On August 8, the Federal Reserve Board, the FDIC, and the OCC announced an extension of the comment period for three proposed regulatory capital rules. The proposed rules were announced in June with a comment period closing September 7, 2012. The regulators are now giving interested parties until October 22, 2012 to submit comments.
On July 30, the NCUA proposed a rule that would alter the emergency liquidity requirements applicable to all federally-insured credit unions. For those credit unions with assets of $10 million or more, the rule would require a contingency funding plan with strategies for addressing liquidity under an emergency scenario. The rule would require institutions with assets of $100 million or more to have access to backup federal liquidity.
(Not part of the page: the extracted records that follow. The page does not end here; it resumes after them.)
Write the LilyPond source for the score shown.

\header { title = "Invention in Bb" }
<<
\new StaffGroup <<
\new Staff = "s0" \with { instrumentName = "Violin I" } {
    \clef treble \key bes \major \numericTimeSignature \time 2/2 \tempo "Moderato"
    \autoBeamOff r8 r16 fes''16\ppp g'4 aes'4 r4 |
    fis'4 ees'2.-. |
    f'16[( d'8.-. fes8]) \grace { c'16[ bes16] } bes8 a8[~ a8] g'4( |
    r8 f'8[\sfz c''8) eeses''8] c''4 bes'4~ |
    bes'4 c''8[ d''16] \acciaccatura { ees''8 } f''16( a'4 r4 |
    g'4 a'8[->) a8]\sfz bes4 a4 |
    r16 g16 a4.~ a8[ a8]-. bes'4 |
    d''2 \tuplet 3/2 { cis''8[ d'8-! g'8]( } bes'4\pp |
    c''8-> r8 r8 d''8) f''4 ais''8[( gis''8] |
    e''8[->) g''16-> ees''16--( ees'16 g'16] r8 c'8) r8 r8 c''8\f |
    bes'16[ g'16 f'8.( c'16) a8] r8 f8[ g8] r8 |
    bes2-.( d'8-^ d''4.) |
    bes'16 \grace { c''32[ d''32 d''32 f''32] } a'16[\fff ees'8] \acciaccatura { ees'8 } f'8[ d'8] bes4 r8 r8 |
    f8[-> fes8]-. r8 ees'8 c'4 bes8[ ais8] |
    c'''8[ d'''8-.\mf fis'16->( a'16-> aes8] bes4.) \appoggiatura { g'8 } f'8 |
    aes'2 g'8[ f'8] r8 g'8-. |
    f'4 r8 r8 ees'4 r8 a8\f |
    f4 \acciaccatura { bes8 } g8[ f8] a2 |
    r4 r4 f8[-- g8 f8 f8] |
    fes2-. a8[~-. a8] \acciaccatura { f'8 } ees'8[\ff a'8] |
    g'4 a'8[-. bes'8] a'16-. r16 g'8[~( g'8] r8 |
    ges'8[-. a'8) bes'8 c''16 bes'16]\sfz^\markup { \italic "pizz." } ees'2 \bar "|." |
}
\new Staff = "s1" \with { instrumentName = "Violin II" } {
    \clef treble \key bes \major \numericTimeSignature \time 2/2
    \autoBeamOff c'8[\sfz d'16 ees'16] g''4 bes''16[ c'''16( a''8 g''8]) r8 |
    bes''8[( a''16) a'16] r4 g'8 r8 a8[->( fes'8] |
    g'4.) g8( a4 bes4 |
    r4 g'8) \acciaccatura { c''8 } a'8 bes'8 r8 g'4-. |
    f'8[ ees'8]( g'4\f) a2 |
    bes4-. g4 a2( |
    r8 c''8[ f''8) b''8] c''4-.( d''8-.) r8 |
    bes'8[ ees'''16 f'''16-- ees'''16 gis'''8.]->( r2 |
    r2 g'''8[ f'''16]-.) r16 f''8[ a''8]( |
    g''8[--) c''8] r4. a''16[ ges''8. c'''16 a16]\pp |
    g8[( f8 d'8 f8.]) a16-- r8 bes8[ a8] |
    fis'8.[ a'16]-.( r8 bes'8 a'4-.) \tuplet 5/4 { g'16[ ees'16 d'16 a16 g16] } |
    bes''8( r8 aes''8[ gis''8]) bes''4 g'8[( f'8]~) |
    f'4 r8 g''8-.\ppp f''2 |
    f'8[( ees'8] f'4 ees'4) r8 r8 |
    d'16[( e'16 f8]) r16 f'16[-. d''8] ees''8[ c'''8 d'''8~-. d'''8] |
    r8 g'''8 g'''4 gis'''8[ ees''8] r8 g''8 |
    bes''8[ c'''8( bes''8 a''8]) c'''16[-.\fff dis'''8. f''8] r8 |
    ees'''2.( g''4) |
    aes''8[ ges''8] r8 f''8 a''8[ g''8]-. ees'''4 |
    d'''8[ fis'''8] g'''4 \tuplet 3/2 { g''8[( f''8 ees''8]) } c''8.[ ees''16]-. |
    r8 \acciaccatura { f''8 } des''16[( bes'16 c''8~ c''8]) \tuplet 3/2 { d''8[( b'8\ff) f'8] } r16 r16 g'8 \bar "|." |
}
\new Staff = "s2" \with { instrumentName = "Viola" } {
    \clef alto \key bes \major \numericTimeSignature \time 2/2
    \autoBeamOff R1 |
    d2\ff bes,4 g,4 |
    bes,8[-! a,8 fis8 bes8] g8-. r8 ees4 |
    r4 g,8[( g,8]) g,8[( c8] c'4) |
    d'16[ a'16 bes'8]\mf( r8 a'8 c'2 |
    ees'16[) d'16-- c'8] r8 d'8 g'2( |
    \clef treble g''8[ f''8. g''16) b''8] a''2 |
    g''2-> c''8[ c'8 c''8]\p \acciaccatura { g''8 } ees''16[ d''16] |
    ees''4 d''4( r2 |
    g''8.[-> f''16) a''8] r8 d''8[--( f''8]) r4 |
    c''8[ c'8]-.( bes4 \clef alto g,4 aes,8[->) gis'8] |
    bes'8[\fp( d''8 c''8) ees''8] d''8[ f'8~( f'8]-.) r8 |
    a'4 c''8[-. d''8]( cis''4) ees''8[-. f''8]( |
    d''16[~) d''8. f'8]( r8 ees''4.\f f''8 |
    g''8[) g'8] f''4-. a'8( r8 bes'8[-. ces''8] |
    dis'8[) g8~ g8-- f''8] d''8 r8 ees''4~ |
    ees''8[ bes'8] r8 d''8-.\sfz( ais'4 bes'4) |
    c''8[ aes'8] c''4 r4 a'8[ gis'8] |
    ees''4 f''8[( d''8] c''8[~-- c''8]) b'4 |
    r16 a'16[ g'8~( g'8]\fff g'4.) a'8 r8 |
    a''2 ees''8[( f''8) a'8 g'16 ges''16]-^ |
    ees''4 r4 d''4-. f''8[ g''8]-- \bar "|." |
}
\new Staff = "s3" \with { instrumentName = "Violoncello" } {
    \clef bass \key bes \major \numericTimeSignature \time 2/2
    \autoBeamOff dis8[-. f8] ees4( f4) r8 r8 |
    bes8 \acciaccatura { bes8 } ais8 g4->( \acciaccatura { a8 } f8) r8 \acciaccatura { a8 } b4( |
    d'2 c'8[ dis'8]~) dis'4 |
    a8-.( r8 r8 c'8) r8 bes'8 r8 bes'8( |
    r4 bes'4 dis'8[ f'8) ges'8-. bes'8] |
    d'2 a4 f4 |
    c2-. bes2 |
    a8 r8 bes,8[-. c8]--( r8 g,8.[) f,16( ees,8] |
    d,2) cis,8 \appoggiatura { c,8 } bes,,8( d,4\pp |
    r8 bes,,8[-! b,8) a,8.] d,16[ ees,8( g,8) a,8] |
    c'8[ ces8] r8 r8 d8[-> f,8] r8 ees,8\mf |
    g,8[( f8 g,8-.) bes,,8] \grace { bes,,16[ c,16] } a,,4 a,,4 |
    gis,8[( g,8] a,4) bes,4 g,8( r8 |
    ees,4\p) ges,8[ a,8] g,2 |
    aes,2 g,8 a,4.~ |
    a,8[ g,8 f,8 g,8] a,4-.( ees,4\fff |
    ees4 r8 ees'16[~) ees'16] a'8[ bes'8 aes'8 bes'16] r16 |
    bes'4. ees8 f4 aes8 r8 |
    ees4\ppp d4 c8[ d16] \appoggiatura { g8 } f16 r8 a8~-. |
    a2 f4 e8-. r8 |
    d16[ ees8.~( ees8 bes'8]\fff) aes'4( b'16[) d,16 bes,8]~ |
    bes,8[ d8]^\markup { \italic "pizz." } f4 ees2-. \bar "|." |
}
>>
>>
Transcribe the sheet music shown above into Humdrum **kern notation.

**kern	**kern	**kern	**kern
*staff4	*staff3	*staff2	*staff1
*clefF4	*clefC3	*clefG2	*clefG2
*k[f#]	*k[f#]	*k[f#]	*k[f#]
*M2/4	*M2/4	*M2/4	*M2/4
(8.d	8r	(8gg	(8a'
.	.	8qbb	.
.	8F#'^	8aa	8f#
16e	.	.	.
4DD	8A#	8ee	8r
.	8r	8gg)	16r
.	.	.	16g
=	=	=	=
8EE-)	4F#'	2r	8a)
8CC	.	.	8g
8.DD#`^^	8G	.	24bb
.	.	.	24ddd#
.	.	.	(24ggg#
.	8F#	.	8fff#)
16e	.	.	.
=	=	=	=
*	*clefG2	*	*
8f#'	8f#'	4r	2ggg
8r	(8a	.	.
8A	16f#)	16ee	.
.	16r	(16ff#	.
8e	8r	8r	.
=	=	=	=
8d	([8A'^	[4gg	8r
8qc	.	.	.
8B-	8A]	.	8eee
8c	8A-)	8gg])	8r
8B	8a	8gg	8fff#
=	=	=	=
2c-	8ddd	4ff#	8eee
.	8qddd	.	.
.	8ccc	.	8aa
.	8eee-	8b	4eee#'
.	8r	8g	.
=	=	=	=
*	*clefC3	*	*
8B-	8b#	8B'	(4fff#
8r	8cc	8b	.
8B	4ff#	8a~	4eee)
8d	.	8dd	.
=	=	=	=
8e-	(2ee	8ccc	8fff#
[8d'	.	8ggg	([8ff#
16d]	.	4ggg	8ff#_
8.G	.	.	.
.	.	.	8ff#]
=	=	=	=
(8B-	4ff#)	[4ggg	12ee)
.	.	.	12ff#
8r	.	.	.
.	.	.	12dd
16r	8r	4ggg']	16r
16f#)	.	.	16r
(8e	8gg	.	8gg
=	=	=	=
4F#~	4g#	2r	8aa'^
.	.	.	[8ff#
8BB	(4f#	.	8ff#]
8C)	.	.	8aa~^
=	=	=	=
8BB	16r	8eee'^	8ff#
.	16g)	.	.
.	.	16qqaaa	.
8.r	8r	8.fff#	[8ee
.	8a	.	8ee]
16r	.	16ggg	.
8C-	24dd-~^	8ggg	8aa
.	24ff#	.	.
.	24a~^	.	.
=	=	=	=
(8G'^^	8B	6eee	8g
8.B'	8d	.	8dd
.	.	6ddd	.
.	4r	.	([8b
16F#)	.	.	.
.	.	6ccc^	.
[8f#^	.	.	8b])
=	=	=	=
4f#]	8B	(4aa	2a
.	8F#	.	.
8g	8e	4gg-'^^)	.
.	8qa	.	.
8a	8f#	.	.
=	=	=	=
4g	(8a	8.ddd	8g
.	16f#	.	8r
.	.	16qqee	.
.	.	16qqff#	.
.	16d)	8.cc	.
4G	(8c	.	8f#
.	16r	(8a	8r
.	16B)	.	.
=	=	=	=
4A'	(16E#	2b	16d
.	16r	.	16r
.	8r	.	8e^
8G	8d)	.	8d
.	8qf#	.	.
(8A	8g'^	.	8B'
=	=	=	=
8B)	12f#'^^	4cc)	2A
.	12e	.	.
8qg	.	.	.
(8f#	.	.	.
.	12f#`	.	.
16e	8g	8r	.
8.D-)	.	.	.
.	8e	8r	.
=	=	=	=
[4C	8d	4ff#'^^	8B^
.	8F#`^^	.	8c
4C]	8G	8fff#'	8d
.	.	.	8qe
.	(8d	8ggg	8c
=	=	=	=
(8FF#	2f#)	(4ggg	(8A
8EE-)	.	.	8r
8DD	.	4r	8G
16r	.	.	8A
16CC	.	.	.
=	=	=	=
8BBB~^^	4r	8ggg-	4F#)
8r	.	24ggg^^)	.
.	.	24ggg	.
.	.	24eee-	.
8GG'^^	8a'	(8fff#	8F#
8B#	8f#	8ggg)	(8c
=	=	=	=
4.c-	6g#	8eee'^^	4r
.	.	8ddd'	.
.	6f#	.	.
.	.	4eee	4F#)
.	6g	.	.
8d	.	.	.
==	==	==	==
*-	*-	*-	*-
Institutions with less than $10 million in assets would have to establish a board-approved framework for managing liquidity under emergency circumstances, including a list of contingent liquidity sources. The proposal reminds credit unions that their access to the Central Liquidity Facility is expected to close in October 2012. Comments on the proposal are due by September 28, 2012.
On July 24, the FDIC published a final rule that prohibits any insured savings association from acquiring or retaining a corporate debt security unless the association first determines that the issuer has adequate capacity to meet its obligations through the projected life of the security. An issuer would satisfy this requirement if it presents a low risk of default and is likely to make a full and timely repayment of principal and interest. The final rule is largely identical to the rule as proposed, but makes one change to clarify the rule and harmonize it with parallel OCC regulations. In conjunction with the final rule, the FDIC also finalized guidance meant to assist savings associations in conducting due diligence to determine whether a security is eligible under the final rule. The finalized guidance is substantially similar to the proposed version. The final rule took effect July 21, 2012.